Saved entries:

◆ ◆ ◆ ◆ ◆

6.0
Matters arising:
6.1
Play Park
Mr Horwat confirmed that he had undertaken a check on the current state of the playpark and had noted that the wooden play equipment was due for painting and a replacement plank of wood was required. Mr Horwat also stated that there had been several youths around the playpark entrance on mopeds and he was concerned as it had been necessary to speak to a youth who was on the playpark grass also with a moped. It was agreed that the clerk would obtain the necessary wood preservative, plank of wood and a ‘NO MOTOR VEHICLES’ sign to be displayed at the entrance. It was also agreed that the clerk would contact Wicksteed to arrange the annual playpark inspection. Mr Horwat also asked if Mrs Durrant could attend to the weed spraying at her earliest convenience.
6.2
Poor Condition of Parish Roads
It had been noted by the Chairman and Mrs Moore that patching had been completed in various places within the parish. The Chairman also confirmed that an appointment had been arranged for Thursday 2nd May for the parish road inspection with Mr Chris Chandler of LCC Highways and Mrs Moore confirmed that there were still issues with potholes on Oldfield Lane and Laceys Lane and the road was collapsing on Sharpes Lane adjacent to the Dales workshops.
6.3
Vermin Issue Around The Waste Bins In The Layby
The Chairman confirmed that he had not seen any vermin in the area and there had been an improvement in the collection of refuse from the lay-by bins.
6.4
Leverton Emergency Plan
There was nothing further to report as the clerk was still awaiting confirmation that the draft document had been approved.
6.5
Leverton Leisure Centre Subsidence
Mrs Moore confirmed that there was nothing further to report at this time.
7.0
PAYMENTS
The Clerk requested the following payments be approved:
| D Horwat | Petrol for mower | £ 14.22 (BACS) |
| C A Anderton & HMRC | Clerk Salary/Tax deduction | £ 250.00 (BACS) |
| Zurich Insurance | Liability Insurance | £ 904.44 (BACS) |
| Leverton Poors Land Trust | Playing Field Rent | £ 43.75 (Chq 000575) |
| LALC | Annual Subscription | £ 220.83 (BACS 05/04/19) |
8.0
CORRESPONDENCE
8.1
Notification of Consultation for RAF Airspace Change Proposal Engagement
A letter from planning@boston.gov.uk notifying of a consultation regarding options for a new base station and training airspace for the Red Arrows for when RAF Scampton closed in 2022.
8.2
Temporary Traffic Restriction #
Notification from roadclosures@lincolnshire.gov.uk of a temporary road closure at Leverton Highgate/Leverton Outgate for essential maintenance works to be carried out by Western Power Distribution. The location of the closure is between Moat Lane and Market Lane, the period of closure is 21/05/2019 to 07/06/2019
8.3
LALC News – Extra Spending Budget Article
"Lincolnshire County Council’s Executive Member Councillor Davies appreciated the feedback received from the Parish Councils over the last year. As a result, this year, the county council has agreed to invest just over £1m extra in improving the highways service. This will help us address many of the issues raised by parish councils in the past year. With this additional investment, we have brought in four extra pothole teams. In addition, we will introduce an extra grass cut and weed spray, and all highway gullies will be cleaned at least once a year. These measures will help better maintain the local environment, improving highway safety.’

◆ ◆ ◆ ◆ ◆

* _TASK BRIEF_:
Every entry should be reproduced exactly, with no part omitted.

* _ANSWER TO THIS TASK_:
6.0
Matters arising:
6.1
Play Park
Mr Horwat confirmed that he had undertaken a check on the current state of the playpark and had noted that the wooden play equipment was due for painting and a replacement plank of wood was required. Mr Horwat also stated that there had been several youths around the playpark entrance on mopeds and he was concerned as it had been necessary to speak to a youth who was on the playpark grass also with a moped. It was agreed that the clerk would obtain the necessary wood preservative, plank of wood and a ‘NO MOTOR VEHICLES’ sign to be displayed at the entrance. It was also agreed that the clerk would contact Wicksteed to arrange the annual playpark inspection. Mr Horwat also asked if Mrs Durrant could attend to the weed spraying at her earliest convenience.
6.2
Poor Condition of Parish Roads
It had been noted by the Chairman and Mrs Moore that patching had been completed in various places within the parish. The Chairman also confirmed that an appointment had been arranged for Thursday 2nd May for the parish road inspection with Mr Chris Chandler of LCC Highways and Mrs Moore confirmed that there were still issues with potholes on Oldfield Lane and Laceys Lane and the road was collapsing on Sharpes Lane adjacent to the Dales workshops.
6.3
Vermin Issue Around The Waste Bins In The Layby
The Chairman confirmed that he had not seen any vermin in the area and there had been an improvement in the collection of refuse from the lay-by bins.
6.4
Leverton Emergency Plan
There was nothing further to report as the clerk was still awaiting confirmation that the draft document had been approved.
6.5
Leverton Leisure Centre Subsidence
Mrs Moore confirmed that there was nothing further to report at this time.
7.0
PAYMENTS
The Clerk requested the following payments be approved:
| D Horwat | Petrol for mower | £ 14.22 (BACS) |
| C A Anderton & HMRC | Clerk Salary/Tax deduction | £ 250.00 (BACS) |
| Zurich Insurance | Liability Insurance | £ 904.44 (BACS) |
| Leverton Poors Land Trust | Playing Field Rent | £ 43.75 (Chq 000575) |
| LALC | Annual Subscription | £ 220.83 (BACS 05/04/19) |
8.0
CORRESPONDENCE
8.1
Notification of Consultation for RAF Airspace Change Proposal Engagement
A letter from planning@boston.gov.uk notifying of a consultation regarding options for a new base station and training airspace for the Red Arrows for when RAF Scampton closed in 2022.
8.2
Temporary Traffic Restriction #
Notification from roadclosures@lincolnshire.gov.uk of a temporary road closure at Leverton Highgate/Leverton Outgate for essential maintenance works to be carried out by Western Power Distribution. The location of the closure is between Moat Lane and Market Lane, the period of closure is 21/05/2019 to 07/06/2019
8.3
LALC News – Extra Spending Budget Article
"Lincolnshire County Council’s Executive Member Councillor Davies appreciated the feedback received from the Parish Councils over the last year. As a result, this year, the county council has agreed to invest just over £1m extra in improving the highways service. This will help us address many of the issues raised by parish councils in the past year. With this additional investment, we have brought in four extra pothole teams. In addition, we will introduce an extra grass cut and weed spray, and all highway gullies will be cleaned at least once a year. These measures will help better maintain the local environment, improving highway safety.’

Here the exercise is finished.